# taig rose engine



## me2cyclops (Feb 6, 2009)

here are some shots of my taig microlathe setup for ornamental turning and a piece I'm working on :smile-big:
headstock is mounted on linear bearings to slide instead of rocking
cutter is a grobet flexshaft with homemade bits


----------



## barrels (Feb 6, 2009)

Machine looks very cool from what I can see, I would love to see some detail shots.... but very nice.... forward motion cutting on a rose engine is called pumping


----------



## skiprat (Feb 6, 2009)

Very nice!!! I like the idea of the linear bearings. How much travel do they allow? Is there enough to do large diameter flat work?
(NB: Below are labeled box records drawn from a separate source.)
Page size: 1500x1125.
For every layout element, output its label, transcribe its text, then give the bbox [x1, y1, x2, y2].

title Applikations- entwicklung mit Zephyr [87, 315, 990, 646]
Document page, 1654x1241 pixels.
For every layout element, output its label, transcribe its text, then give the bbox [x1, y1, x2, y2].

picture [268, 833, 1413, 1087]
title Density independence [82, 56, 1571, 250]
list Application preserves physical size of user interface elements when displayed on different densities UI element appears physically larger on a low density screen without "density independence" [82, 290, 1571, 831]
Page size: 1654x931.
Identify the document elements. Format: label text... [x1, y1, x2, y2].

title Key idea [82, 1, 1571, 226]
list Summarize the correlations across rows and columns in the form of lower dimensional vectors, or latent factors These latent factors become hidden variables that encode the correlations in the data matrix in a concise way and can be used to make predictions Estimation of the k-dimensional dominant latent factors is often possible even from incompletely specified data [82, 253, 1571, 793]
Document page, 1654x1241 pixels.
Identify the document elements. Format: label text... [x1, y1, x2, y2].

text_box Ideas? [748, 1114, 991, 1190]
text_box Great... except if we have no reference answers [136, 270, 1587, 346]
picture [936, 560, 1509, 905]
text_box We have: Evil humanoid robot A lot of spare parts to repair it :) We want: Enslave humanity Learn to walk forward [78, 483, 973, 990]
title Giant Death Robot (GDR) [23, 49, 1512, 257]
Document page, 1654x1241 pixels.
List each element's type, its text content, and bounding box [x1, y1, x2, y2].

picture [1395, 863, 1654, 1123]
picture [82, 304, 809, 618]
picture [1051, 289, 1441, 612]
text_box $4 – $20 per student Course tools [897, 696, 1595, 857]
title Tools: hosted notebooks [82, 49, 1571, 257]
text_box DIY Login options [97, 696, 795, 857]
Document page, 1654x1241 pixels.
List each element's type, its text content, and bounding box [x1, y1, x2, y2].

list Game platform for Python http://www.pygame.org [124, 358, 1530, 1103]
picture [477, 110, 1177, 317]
Also, are you making your own rosettes? 

Well done:biggrin:


----------



## me2cyclops (Feb 6, 2009)

yes I'm making my own rosettes, so far only simple ones I can cut with the index plate the thirty lobe thats on it in the pics was cut every other hole in the "60 hole ring" with the foredom handpiece mounted horizontal on the cross slide, the rounded square was mounted offcenter on a faceplate and each side cut on the lathe at ~4" radius, the straight sided hex was bolted to a large nut and held in a vise on the cross slide and milled each side off (cheap indexing  )
 the travel is about 1".
the head stock only moves side to side for now , I have another set of bearings and plan to get another headstock riser to mount them on so I can swap out for pumping


----------